A map showing all choke points to global trade with a color scale indicating the degree of congestion and the size of each point indicating the total number of vessels that go through each point.

(Data from Auba Research)

As a result of the above, shipping rates have reached the highest levels since the COVID pandemic and companies are seeking to increase their fleets to meet growing demand. At the same time, some shipping lines are dealing with aging vessels unable to keep up with rising demand, pushing them to seek a renewal of their fleet. However, as we mentioned above, most shipyards are still working through past orders, making it difficult for companies to find new vessels to meet rising demand. So, even though rates are high and there is a need for new ships to move products across diversions, it is difficult to find shipyards able to make them.

On top of the above, large shipping companies are unclear as to the future of regulations, making them weary of ordering more vessels. More so when the shipping industry might soon see drastic shifts, with the first fully electric container ship already sailing across the seas. So, at the moment, there is an added layer of uncertainty on whether the ships built today will be fit for the world of tomorrow.

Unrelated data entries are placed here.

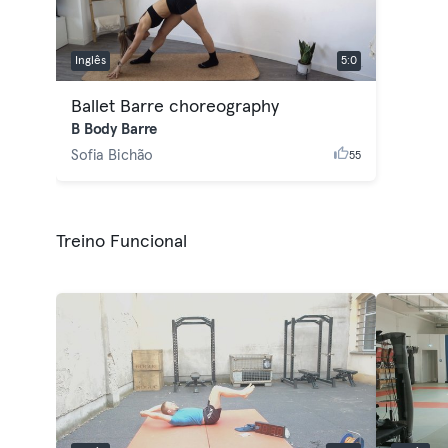
Inglês
5:0
Ballet Barre choreography
B Body Barre
Sofia Bichão
55
Treino Funcional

While thus far, we’ve spoken mostly of containerized trade, all of the above is also true for tankers. As far as vessels go, they are also subject to the same choke points as container ships across the world. Perhaps even more so given that OPEC is expected to maintain high oil prices for the remainder of 2024, making oil a valued commodity and tankers hard to come by.

So, in summary, shipyards are still working on past orders and any new requests would take months to be delivered—not to mention that they might represent a large investment for a vessel that will soon fall behind regulations. Nevertheless, with increased disruptions and high oil prices, there is a growing need for tankers.

All the above, in turn, has made it so that shipping companies, desperate for new vessels, have begun looking at the used market as an alternative. As a result, Baltic Exchange just estimated that the price for a five year old Suez Max tanker—the largest vessel able to cross the Suez Canal—is currently $5.5 million more expensive than a brand new tanker.

Price of SuezMax Tankers (2024)

A bar graph showing the difference in price of new and five year old Suez Max tankers as of June 2024

(Data from Baltic Exchange)

At the time of writing this piece, there is no clear sign as to when this pattern will end. The main choke points we report are likely to persist in following weeks maintaining shipping rates on the rise. For the time being, all the conditions making it cheaper to buy old tankers are likely to persist. But, in studying, we learn a number of key reasons why the shipping industry has been turned on its head.